To be of real-world value, this system must be transparent about its workings, as a trusted co-pilot would be. This will enable us to review and question its results, and even direct it on where it might be failing. The role of the human operator will not be diminished but rather improved to deal with the judgment part of the task, rather than the processing. This will be the real road to automation. 

Raising the Bar for True Intelligence 

Real AI in networking is not about flashy interfaces or abstract goals like “prediction.” It’s about building a shared, reliable understanding of how our complex systems actually behave. 

It means: 

1. Data that is reliably grounded in context and enriched with topology awareness. 
2. Models that learn patterns of behavior and causality across domains, not just isolated, noisy signals. 
3. Insights that are fully explainable, allowing humans to trust and improve them. 
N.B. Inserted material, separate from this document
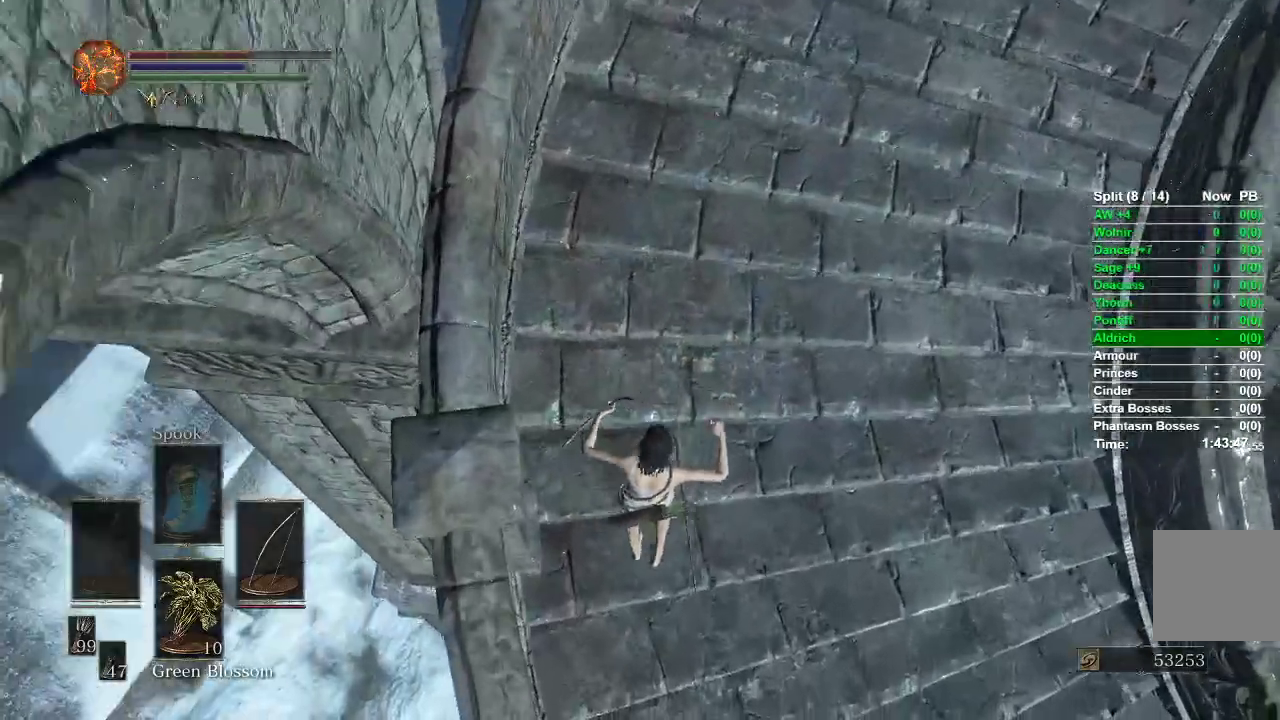
{"dt_ms": 1000, "buttons": ["B"], "left_stick": "up", "right_stick": "center"}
This type of model takes longer to develop than the general model. However, this approach and only this approach honors the truth of large-scale network realities. It’s the only way to truly provide value. As leaders, it’s time to stop being sold models that just happen to include the word “AI” in the description. Instead, leaders must insist upon context, causation, and the ability to understand the reasoning behind the model’s results. It’s the only way to truly unlock AI’s power, allowing us to move from complexity to control. The future of efficient, effective, reliable networks will depend upon this.